Can there be an ultimate Campoli disc, given that he recorded
so much and also that Beulah is such a welcome proponent for
his discs and his memory. If they’re suggesting that this
coupling is the ne plus ultra of Campoli recordings,
that’s a big punt. Best to look at it, I think, as a handy
way of separating discs from their Campoli stable, the better
to stand out in the marketplace.
["Ultimate" refers to the fact this
is Beulah's last Campoli issue, according to the website. -
Certainly the Mendelssohn was his signature dish. He played
it hundreds of times, both with orchestra and with piano accompaniment
in recitals, as was the norm in the early days of his classical
career. He had earlier recorded it with van Beinum in 1949 (also
on Beulah - see review),
in a much admired reading on 78s, but this later one in 1958
‘binaural’ was no less admired. Boult, that distinguished
accompanist, was on hand. Campoli’s tone is deliciously
sweet and he has typically interesting ideas in the passagework
- especially in the first movement cadenza, which if you’re
unfamiliar with his way with it, you should certainly hear.

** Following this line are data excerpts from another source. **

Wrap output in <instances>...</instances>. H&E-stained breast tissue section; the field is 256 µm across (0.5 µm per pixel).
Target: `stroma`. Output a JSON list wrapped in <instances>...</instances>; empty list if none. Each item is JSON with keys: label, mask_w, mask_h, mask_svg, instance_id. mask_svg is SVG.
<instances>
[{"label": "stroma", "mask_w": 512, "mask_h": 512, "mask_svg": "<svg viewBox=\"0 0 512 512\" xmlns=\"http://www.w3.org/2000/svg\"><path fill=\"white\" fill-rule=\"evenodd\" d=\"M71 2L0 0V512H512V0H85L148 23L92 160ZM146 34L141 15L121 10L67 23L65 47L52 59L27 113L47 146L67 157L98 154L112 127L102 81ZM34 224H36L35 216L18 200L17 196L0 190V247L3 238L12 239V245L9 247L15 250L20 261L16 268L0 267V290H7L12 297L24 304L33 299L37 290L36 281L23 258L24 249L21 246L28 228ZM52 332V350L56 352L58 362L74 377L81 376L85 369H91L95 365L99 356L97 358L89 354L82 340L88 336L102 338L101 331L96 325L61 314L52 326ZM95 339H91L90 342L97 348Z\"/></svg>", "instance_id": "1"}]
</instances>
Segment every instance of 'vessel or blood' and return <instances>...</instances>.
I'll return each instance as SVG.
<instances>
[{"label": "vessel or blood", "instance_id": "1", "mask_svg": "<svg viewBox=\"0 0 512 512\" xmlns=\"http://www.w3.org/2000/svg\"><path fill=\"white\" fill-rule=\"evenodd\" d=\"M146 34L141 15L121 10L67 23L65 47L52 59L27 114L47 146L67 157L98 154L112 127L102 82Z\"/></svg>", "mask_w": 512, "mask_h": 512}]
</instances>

As ever the slow movement is the heart of things, with affectionate
lyricism always to the fore. Perhaps the orchestra is a touch
too recessed for a full and expansive engagement with the solo
line but it doesn’t really matter. The finale is poised,
fluent and fleet - but not flashily so.
The Scottish Fantasy was a work Campoli only recorded
once, and he was better known - as everyone is, I suppose -
in the G minor. Here the cymbals and harp are nicely audible
but sometimes there’s a touch of swamping in the sound
- notably the winds. Campoli is an expressive host, warmly moulding
the ‘MacBruch’ tunes to delightful effect. The scherzo
is played with pure panache and there are some lovely diminuendi
in the Andante sostenuto. If it’s not as personalised
and intense as Heifetz - and whose performance is? - it’s
nevertheless a lovely souvenir of Campoli’s way in the
central romantic repertoire. The virtuosic status is maintained
in the two Saint-Saëns warhorses. These were recorded in
1953 with Fistoulari on hand. They get a rather over-bright
recording but the playing has polish, freshness and they both
suit the violinist’s extrovert temperament nicely. He
was without doubt the most dashing British violinist of his
generation, if we except the mercurial but restless Philip Newman.
Ultimate Campoli? Forget the persiflage. This is just damn good
Campoli - a player of charm, personality, technical eloquence
and hugely musical instincts. Now let’s get some of his
broadcast performances out of the attic.